Monday, March 14, 2016

High Chair

"Sita Kulatunga's fine story ' The High Chair ', which won first prize in the Short Story competition conducted in 1977 by the English Association of Sri Lanka, and was awarded SAARC Women's prize in 1999, has been translated into German by O.Froehling and into Japanese by Tadashi Noguchi.
It focuses on a Sinhalese village girl who has been able, despite her origins, to enter university. Prema is the daughter of a dhobi woman. A highly intelligent young woman, she is humiliatingly aware that she belongs to a cast that is considered inferior to most others according to the rules laid down by the hierarchical social system, which still flourishes, in 'democratic' Sri Lanka.
At home on her first university vacation, she has offered to deputize for her sick mother, wash a bundle of soiled clothes and household linen at the stream, and, the task completed, delivered a bundle of freshly washed and ironed laundry to the home of the Chairman of the Village Council. “Says Prof.Yasmine Goonaratne. ...Dreading an encounter with the Chairman's son Thilak Jayasuriya, her classmate at Peradeniya (though not in the village, where he had attended a superior school), Prema enters his home through the back door.

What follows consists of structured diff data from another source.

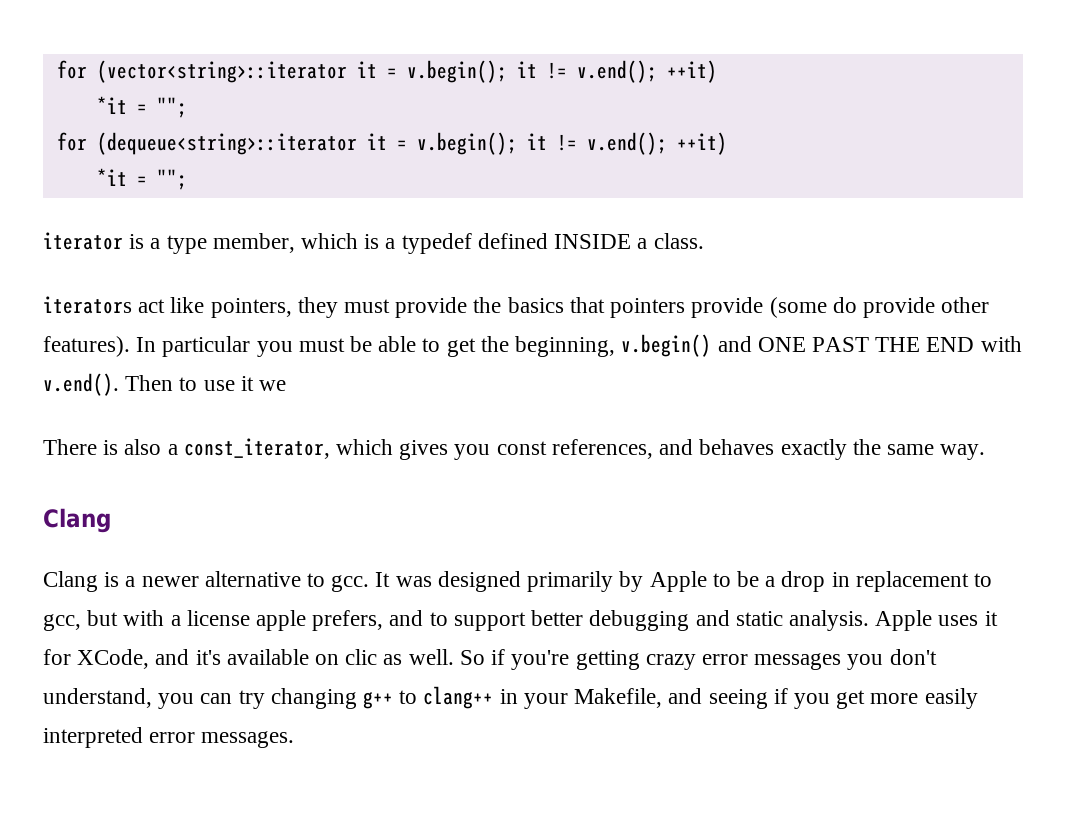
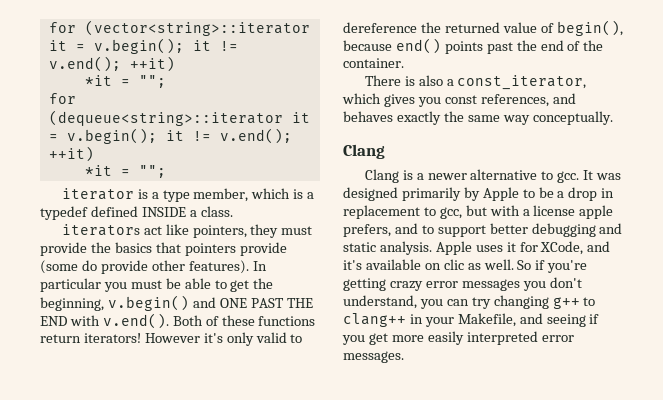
[125,375,287,391] Then to use it we -> [172,315,316,326] [40,332,303,346] [343,20,623,36] [343,38,604,54] [343,58,404,68] Both of these functions return iterators! However it's only valid to dereference the returned value of begin(), because end() points past the end of the container.
[940,444,986,460] way. -> [502,111,613,125] way conceptually.

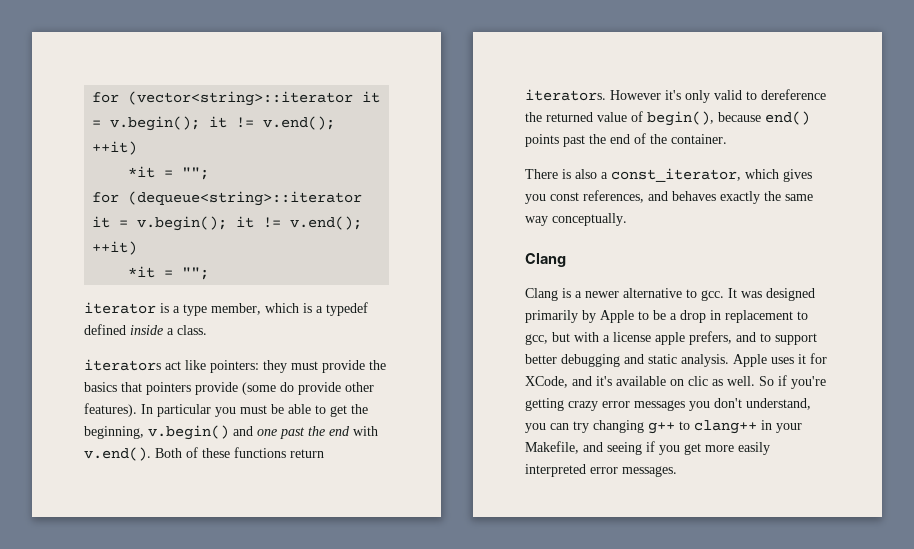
[141,207,186,217] INSIDE -> [130,325,163,335] inside
[192,225,247,238] pointers, -> [210,360,259,373] pointers:
[219,298,313,308] [40,316,67,326] ONE PAST THE END -> [257,426,350,439] one past the end
[83,333,141,343] iterators! -> [525,89,606,101] iterators.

Luncihami, a servant of the household ' who knew who is who, provides Prema with a small schoolroom chair to sit on when she calls with her bundle of laundry: for a dhobi's daughter, a high backed chair of the dining room at the Chairman's residence -chairs on which she and her kind are not permitted to sit -are out of bounds, representing a way of life that her birth has placed beyond her reach.